I feel like a much easier solution is enforcing data provinence. Ssl for media hash, attach to metadata. The problem with AI isnt the fact its ai, its that people can invest little effort to sway things with undue leverage. A single person can look like 100's with signficantly less effort than previously. The problem with ai content is it makes abuse of public spaces much easier. Forcing people to take credit for work produced makes things easier (not solved) kind of like email. Being able to block media by domain would be a dream, but spam remains an issue.

so, tie content to domains. A domain vouches for content works like that content having been a webpage or email from said domain. Signed hash in metadata is backwards compatible and its easy to make browsers etc display warnings on unsigned content, content from new domains, blacklisted domains, etc.

benefit here is while we'll have more false negatives, unlike something like this tool, it does not cause real harm on false positives, which will be numerous if it wants to be better tham simply making someome accountable for media.

AI detection cannot work, will not work, and will cause more harm than it prevents. stuff like this is irresponsible and dangerous.

I understand the appeal of hashing-based provenance techniques, though they’ve faced some significant challenges in practice that render them ineffective at best. While many model developers have explored these approaches with good intentions, we’ve seen that they can be easily circumvented or manipulated, particularly by sophisticated bad actors who may not follow voluntary standards.

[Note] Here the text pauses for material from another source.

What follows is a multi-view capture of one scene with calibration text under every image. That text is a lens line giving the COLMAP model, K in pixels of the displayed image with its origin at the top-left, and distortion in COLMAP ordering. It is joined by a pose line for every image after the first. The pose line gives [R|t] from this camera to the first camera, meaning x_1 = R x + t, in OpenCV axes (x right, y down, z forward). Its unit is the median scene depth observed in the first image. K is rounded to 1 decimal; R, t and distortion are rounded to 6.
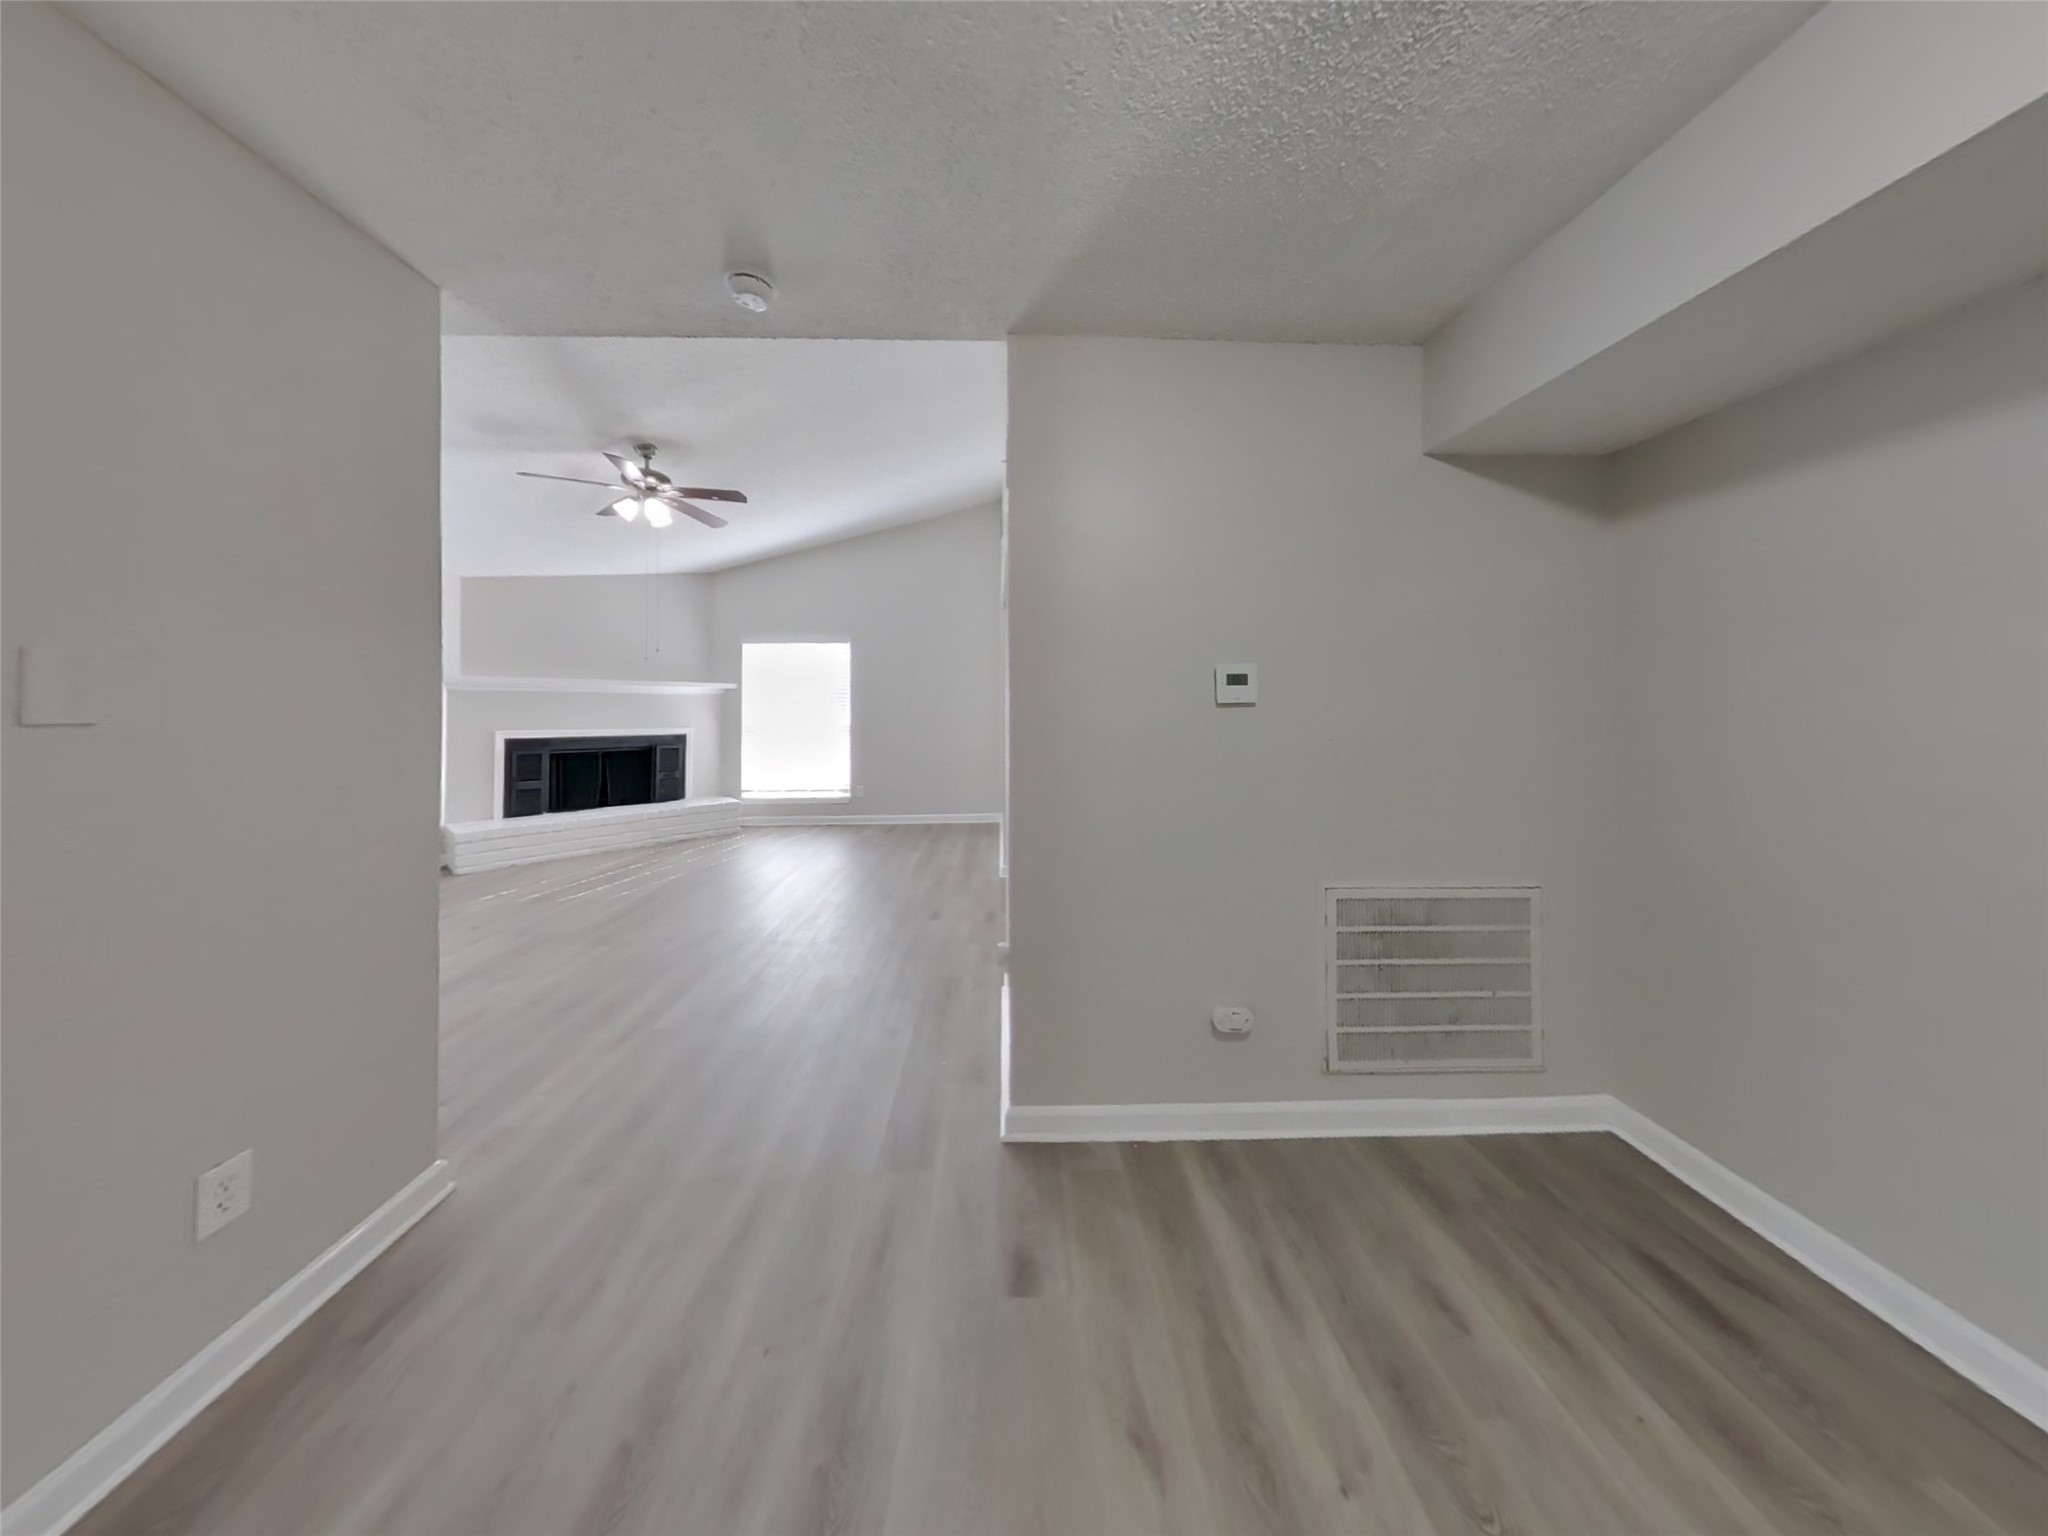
lens RADIAL K [[591.2, 0, 1018.6], [0, 591.2, 715.5], [0, 0, 1]] dist [-0.000071, -0.000008]
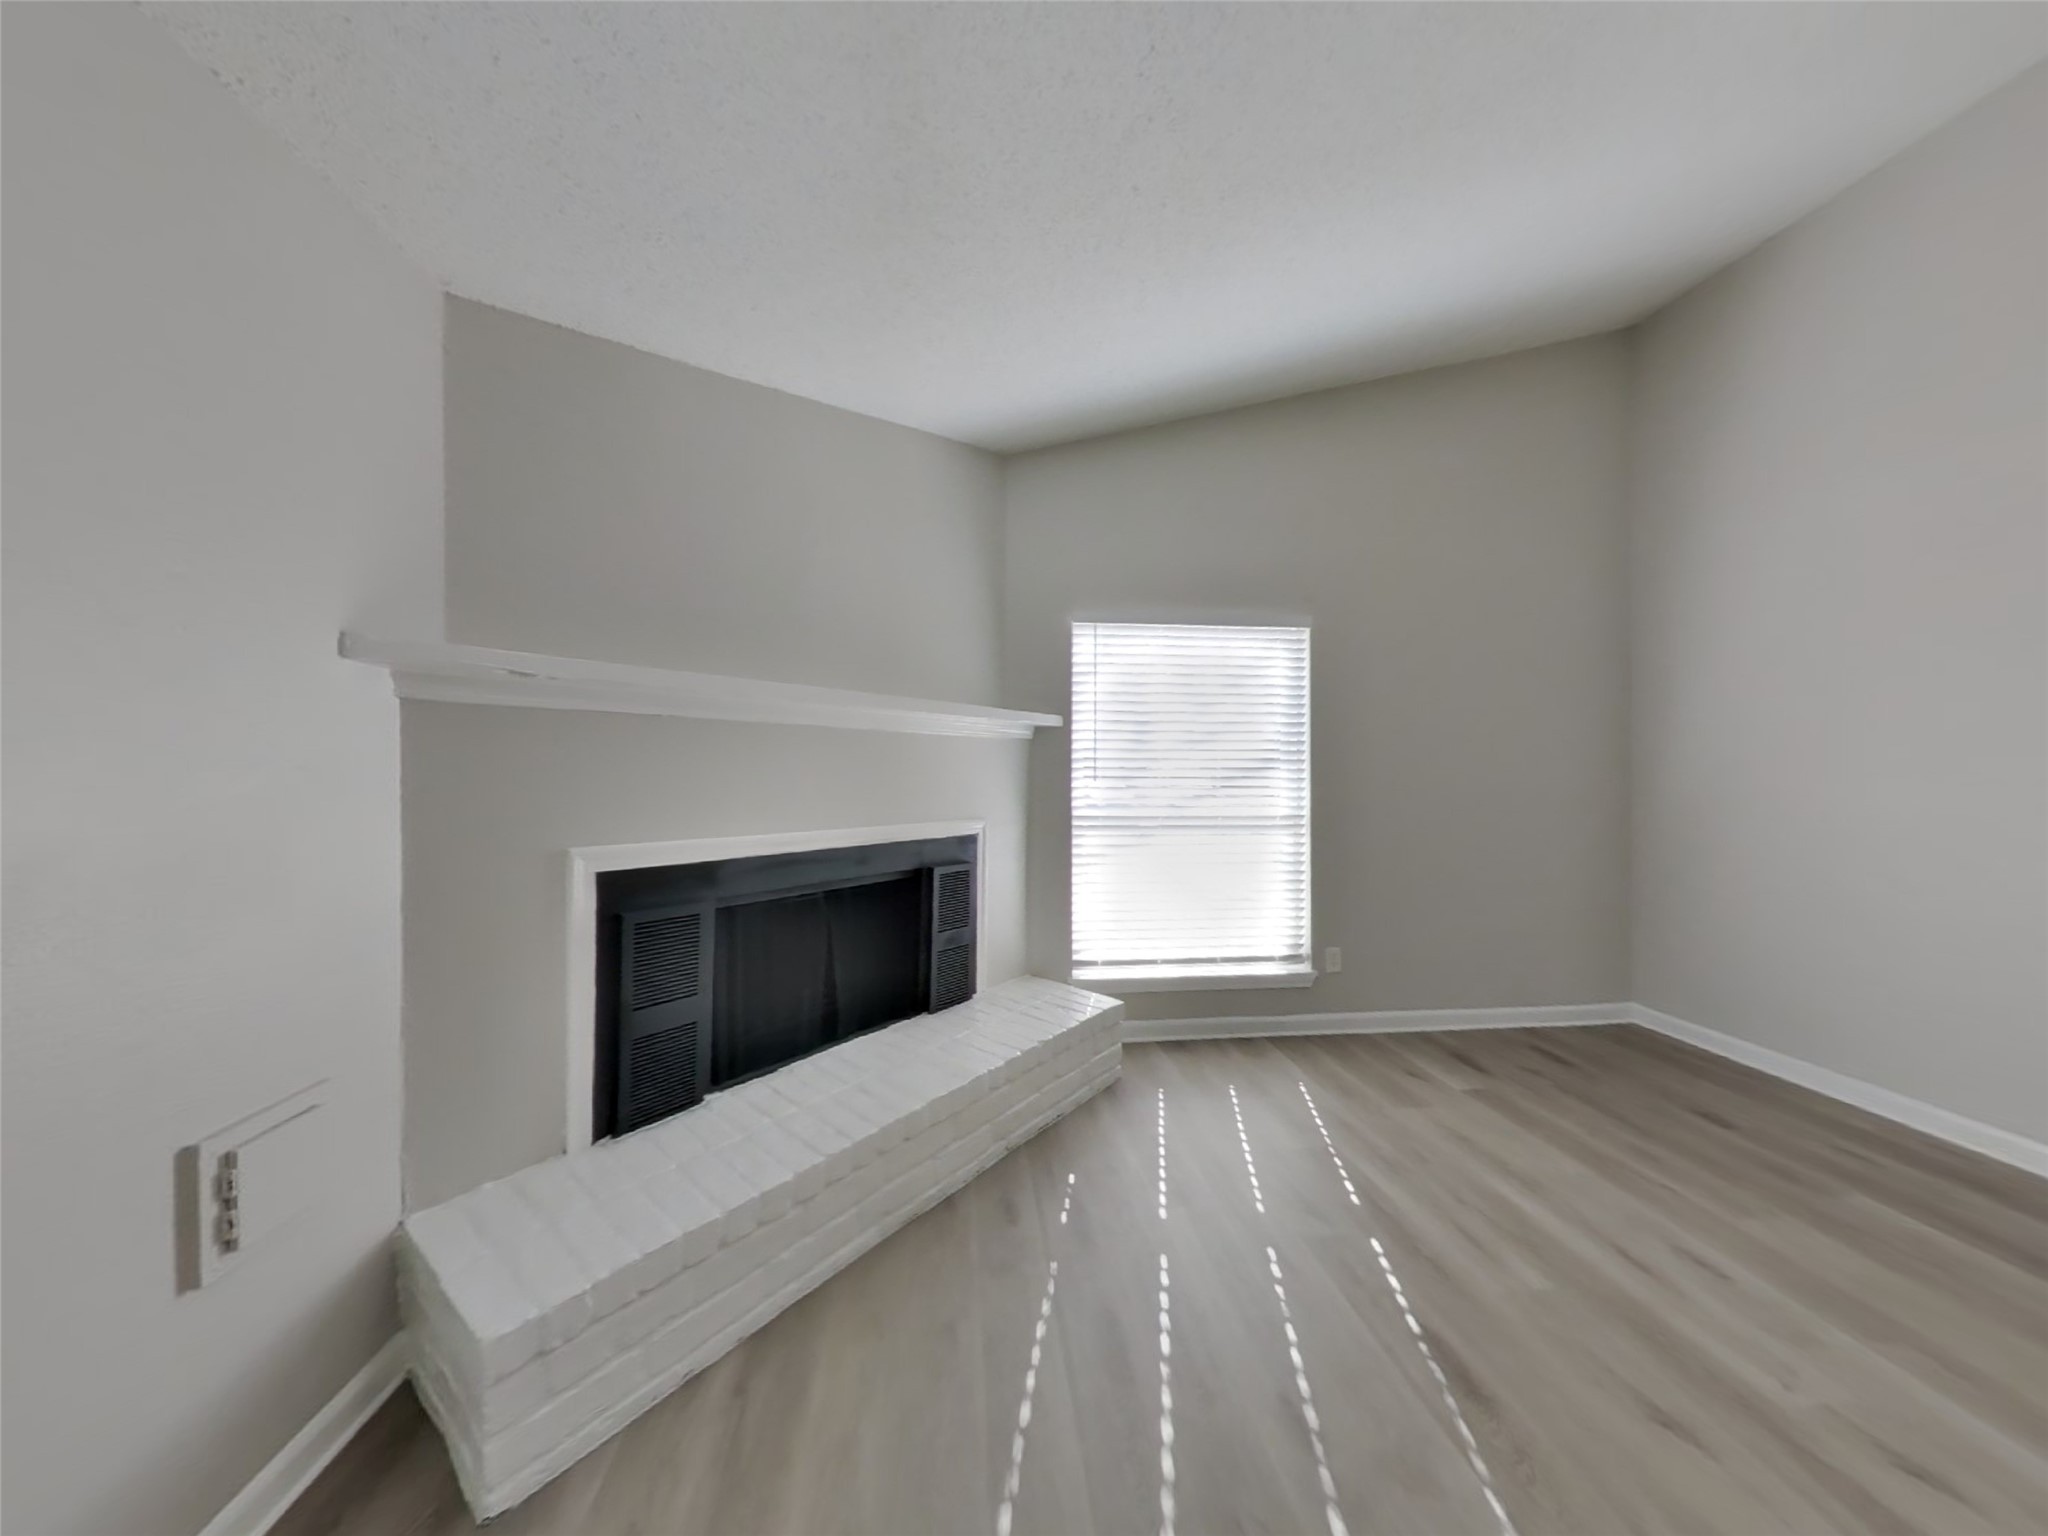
lens RADIAL K [[666.9, 0, 1024.0], [0, 666.9, 768.0], [0, 0, 1]] dist [0.007656, -0.000035]
pose [[0.996303, 0.008215, 0.085515, -0.571986], [-0.006735, 0.999823, -0.017580, -0.007255], [-0.085645, 0.016939, 0.996182, 0.538874]]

We recognize that no detection solution is 100% accurate. There will be occasional false positives and negatives. That said, our independently verified an internal testing shows we’ve achieved the lowest error rates currently available for addressing deepfake detection.

I’d respectfully suggest that dismissing AI detection entirely might be premature, especially without hands-on evaluation. If you’re interested, I’d be happy to arrange a test environment where you could evaluate our solution’s performance firsthand and see how it might fit your specific use case.

> so, tie content to domains. A domain vouches for content works like that content having been a webpage or email from said domain. Signed hash in metadata is backwards compatible and its easy to make browsers etc display warnings on unsigned content, content from new domains, blacklisted domains, etc.

Okay, so I generate an image, open Instagram, take a picture of the generated image on a hi-res screen, and hit upload. Instagram dutifully signs it and shows it to the public with that signature. What does this buy us?

What problem are you pointing out? The only thing you’ve done is severed the audit trail, which removes any trust in the image that was imbued in it by the original poster. Now when people wonder if the image is authentic, they can only rely on how trustworthy you are, not how trustworthy the original source was. This is working as the GP intended as far as I can see. You can’t add unearned authenticity this way, only remove it.

I pointed out a way to silently sever the audit trail, at which point it sure seems like we've done a lot of work to roll out a whole new system that has such a gaping hole in it that there's no actual benefit.

It’s not a hole though. By severing the audit trail, all you have done is remove trust from your copy.

Data provinence would be neat and a big benefit. But any solution that requires virtually all content publishers to change approach (here: add signing steps to their publishing workflow) is doomed to fail. There is no alternative way to do this than what OP is doing, which is to try to filter the fire hose of content into real vs not.